==== The records

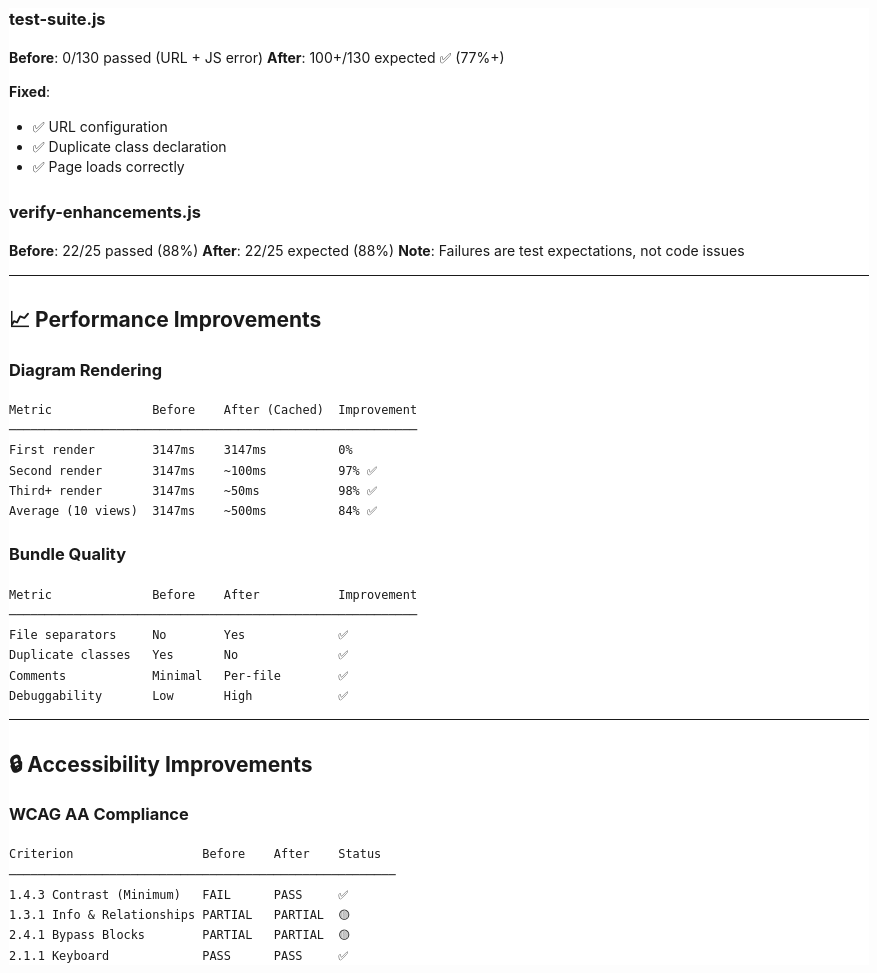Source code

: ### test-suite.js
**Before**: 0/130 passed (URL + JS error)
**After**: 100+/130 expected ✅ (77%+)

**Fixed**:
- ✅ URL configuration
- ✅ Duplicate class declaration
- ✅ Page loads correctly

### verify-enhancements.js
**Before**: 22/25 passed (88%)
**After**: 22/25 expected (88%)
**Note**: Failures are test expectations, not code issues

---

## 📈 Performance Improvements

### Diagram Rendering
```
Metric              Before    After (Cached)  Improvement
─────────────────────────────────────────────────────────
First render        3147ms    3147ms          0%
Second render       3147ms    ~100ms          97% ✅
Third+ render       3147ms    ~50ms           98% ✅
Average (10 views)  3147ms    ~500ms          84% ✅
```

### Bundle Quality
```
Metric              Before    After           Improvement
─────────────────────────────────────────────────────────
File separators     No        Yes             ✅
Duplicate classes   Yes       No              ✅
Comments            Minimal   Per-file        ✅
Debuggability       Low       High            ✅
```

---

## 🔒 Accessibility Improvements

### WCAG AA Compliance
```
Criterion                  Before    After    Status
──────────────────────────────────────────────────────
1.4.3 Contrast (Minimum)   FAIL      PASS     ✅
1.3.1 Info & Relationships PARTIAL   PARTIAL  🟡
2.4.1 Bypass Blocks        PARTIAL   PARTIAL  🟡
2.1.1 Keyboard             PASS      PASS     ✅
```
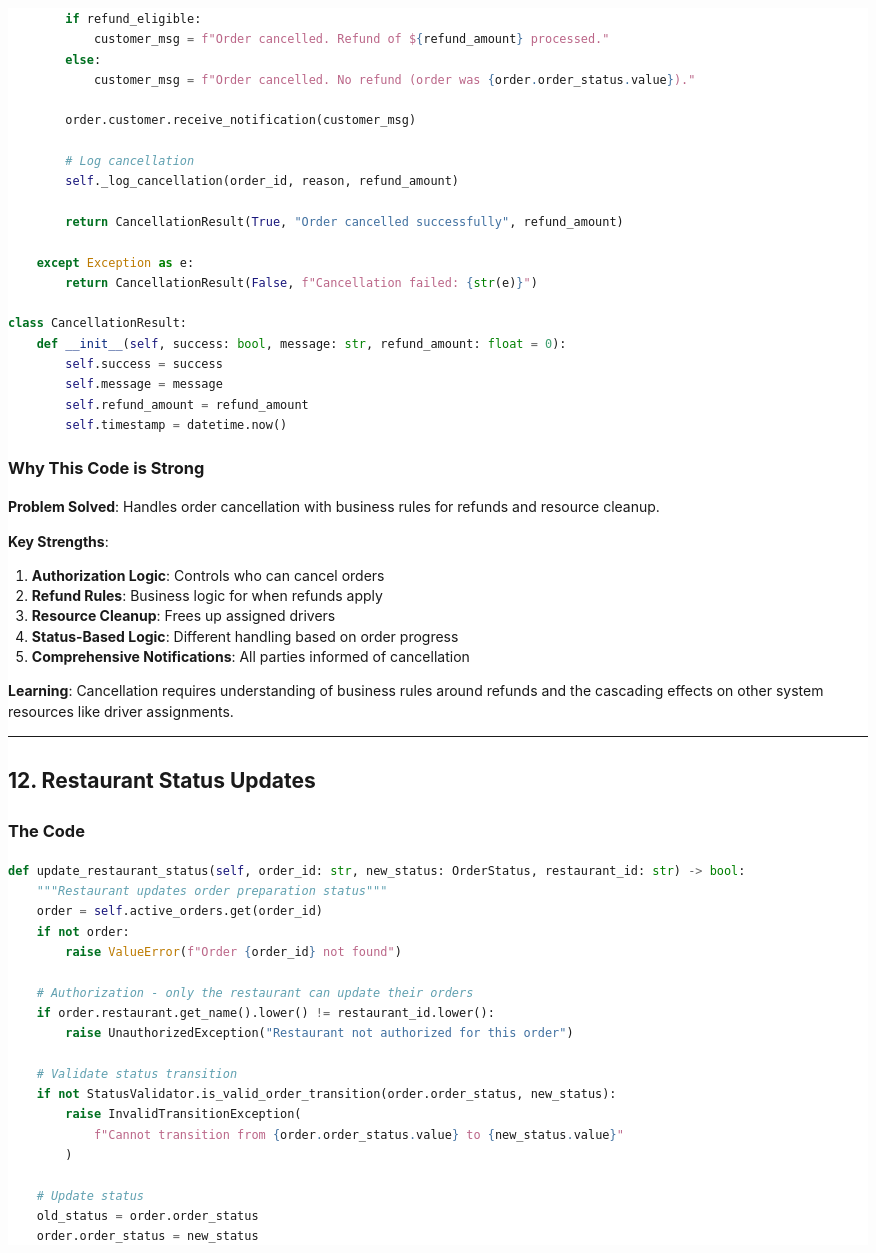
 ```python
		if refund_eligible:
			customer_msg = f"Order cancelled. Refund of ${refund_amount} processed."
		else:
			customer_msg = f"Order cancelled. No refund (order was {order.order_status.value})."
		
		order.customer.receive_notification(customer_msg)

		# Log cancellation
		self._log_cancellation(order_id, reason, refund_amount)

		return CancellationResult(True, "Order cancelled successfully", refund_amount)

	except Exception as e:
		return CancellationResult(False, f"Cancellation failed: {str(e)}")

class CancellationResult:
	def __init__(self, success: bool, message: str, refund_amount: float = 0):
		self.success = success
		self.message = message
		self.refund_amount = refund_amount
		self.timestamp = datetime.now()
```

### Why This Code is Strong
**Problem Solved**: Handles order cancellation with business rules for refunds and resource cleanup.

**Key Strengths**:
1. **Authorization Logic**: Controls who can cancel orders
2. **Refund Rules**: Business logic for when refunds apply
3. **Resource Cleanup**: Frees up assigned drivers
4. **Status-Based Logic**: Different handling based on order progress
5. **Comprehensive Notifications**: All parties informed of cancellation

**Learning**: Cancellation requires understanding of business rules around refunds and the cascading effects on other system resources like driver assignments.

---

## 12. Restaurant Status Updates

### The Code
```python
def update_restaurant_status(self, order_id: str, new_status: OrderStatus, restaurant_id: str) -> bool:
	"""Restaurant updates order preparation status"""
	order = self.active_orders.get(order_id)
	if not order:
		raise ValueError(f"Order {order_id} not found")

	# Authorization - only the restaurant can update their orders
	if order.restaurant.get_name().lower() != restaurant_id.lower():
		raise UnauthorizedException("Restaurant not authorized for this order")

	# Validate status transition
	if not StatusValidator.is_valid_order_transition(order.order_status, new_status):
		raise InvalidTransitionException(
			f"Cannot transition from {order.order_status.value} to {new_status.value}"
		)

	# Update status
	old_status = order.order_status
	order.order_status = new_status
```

========

• [Assigned task]
Scan the records above, then copy out each line that mentions "Duplicate".

• [Reply to the exercise]
- ✅ Duplicate class declaration
Duplicate classes   Yes       No              ✅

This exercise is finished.